The 6-foot-3, 205-pound Reynolds is a 2013 graduate of Brentwood (Tenn.) High School where he was a teammate of Arizona Diamondbacks pitcher Robbie Ray. Reynolds won all-state Tennessee honors and went on to play three seasons at Vanderbilt University.

Vanderbilt won the NCAA Division I baseball championship during Reynolds’ freshman season when he had a team-best .338 average and a team-high 54 RBIs. He was selected by the Giants in the second round of the 2016 MLB Draft after career marks of .329, 58 doubles, 9 triples, 22 homers and 160 RBIs in 206 games at Vandy.
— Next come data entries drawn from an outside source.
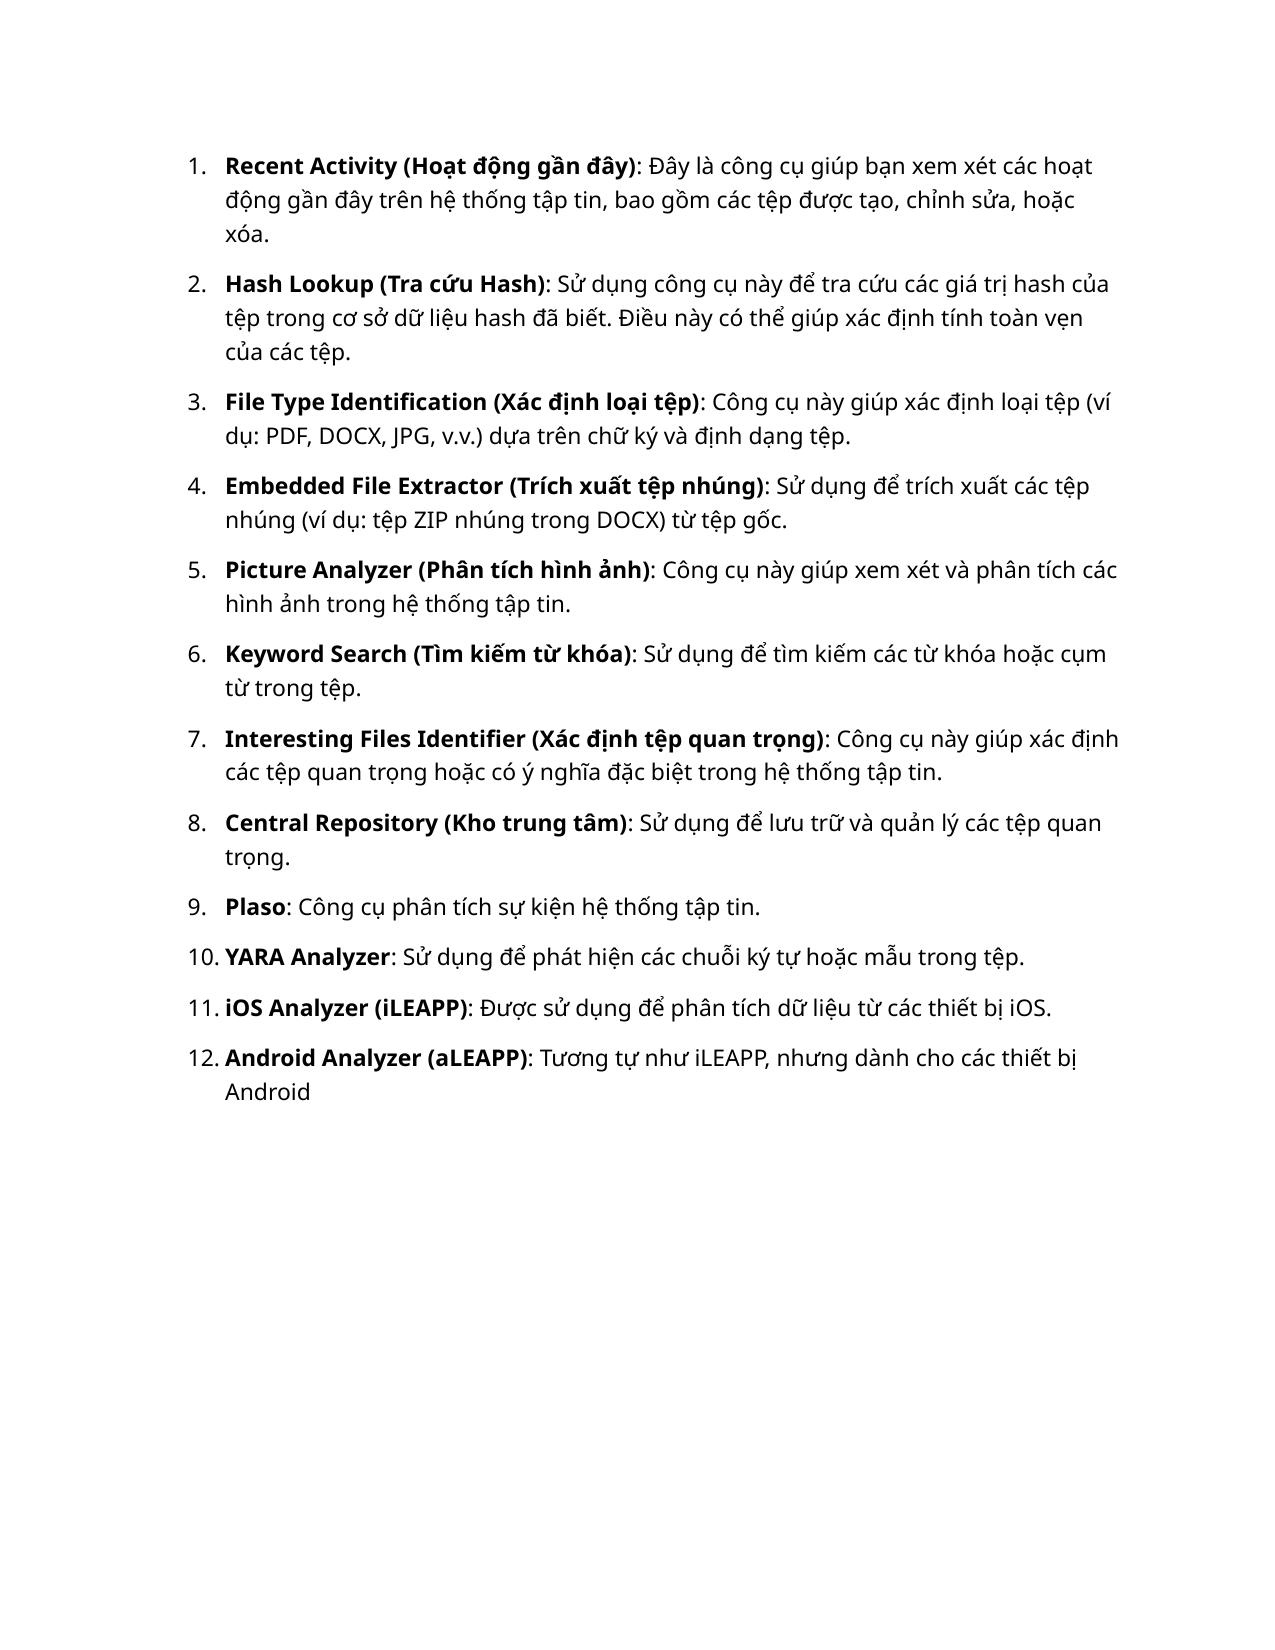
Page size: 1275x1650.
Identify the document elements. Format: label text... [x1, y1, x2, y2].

list Picture Analyzer (Phân tích hình ảnh): Công cụ này giúp xem xét và phân tích các hình ảnh trong hệ thống tập tin. [187, 554, 1125, 619]
list Embedded File Extractor (Trích xuất tệp nhúng): Sử dụng để trích xuất các tệp nhúng (ví dụ: tệp ZIP nhúng trong DOCX) từ tệp gốc. [187, 470, 1125, 535]
list iOS Analyzer (iLEAPP): Được sử dụng để phân tích dữ liệu từ các thiết bị iOS. [187, 992, 1125, 1023]
list Plaso: Công cụ phân tích sự kiện hệ thống tập tin. [187, 891, 1125, 922]
list Keyword Search (Tìm kiếm từ khóa): Sử dụng để tìm kiếm các từ khóa hoặc cụm từ trong tệp. [187, 638, 1125, 703]
list Recent Activity (Hoạt động gần đây): Đây là công cụ giúp bạn xem xét các hoạt động gần đây trên hệ thống tập tin, bao gồm các tệp được tạo, chỉnh sửa, hoặc xóa. [187, 150, 1125, 249]
list Hash Lookup (Tra cứu Hash): Sử dụng công cụ này để tra cứu các giá trị hash của tệp trong cơ sở dữ liệu hash đã biết. Điều này có thể giúp xác định tính toàn vẹn của các tệp. [187, 268, 1125, 367]
list Interesting Files Identifier (Xác định tệp quan trọng): Công cụ này giúp xác định các tệp quan trọng hoặc có ý nghĩa đặc biệt trong hệ thống tập tin. [187, 722, 1125, 787]
list Android Analyzer (aLEAPP): Tương tự như iLEAPP, nhưng dành cho các thiết bị Android [187, 1042, 1125, 1107]
list Central Repository (Kho trung tâm): Sử dụng để lưu trữ và quản lý các tệp quan trọng. [187, 807, 1125, 872]
list YARA Analyzer: Sử dụng để phát hiện các chuỗi ký tự hoặc mẫu trong tệp. [187, 941, 1125, 972]
list File Type Identification (Xác định loại tệp): Công cụ này giúp xác định loại tệp (ví dụ: PDF, DOCX, JPG, v.v.) dựa trên chữ ký và định dạng tệp. [187, 386, 1125, 451]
The Commodores beat Virginia, which included former Curve pitcher Brandon Waddell, for the NCAA crown.

“Winning the NCAA championship was a great thrill,” he said. “One of my biggest ever.”

Reynolds began his pro career at short-season Salem-Keizer (Northwest League) where he batted .312 with 5 homers and 30 RBIs in 40 games. He then was promoted to Class A Augusta of the South Atlantic League and hit .317 in 16 games.
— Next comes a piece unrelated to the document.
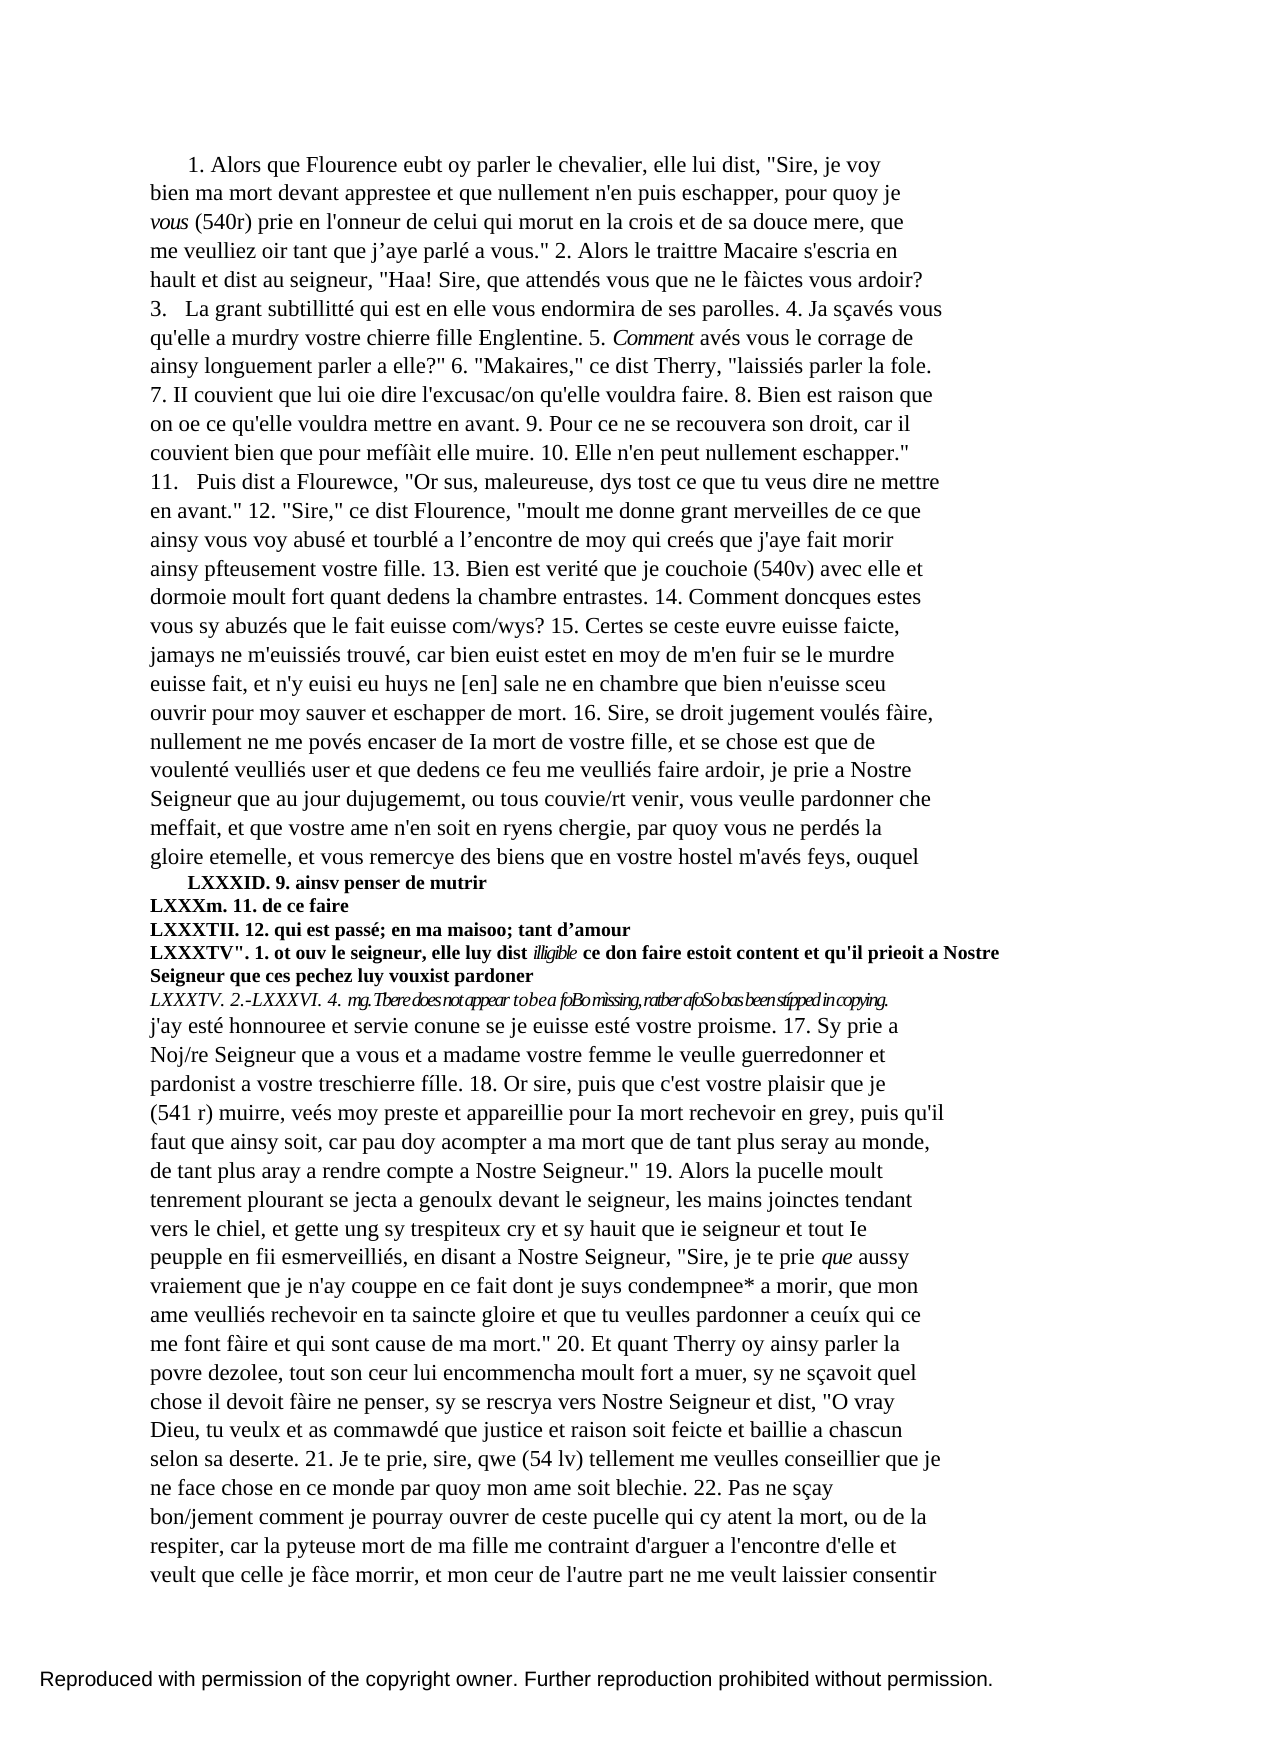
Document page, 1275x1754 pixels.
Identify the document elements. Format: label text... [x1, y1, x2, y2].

He spent the entire 2017 season at San Jose (Advanced A California League) where he batted .312 with 10 homers and 63 RBIs in 121 games. He was named to the league all-star team and also played in the MLB All-Star Futures Game in Miami.

Reynolds entered 2018 as the Pirates’ sixth-best prospect, according to, but played only four games with the Curve in April before landing on the disabled list. He rejoined the team May 29 and, after a slow start, got rolling with a grand slam homer June 13 at Binghamton.

The Curve have been battling Akron and Harrisburg for the two playoff spots in the EL West and Reynolds likes his team’s chances for post-season play.

“I think we’re in good position,” Reynolds offered. “Our pitchers are doing well.

“I think we’ve got everything we need.”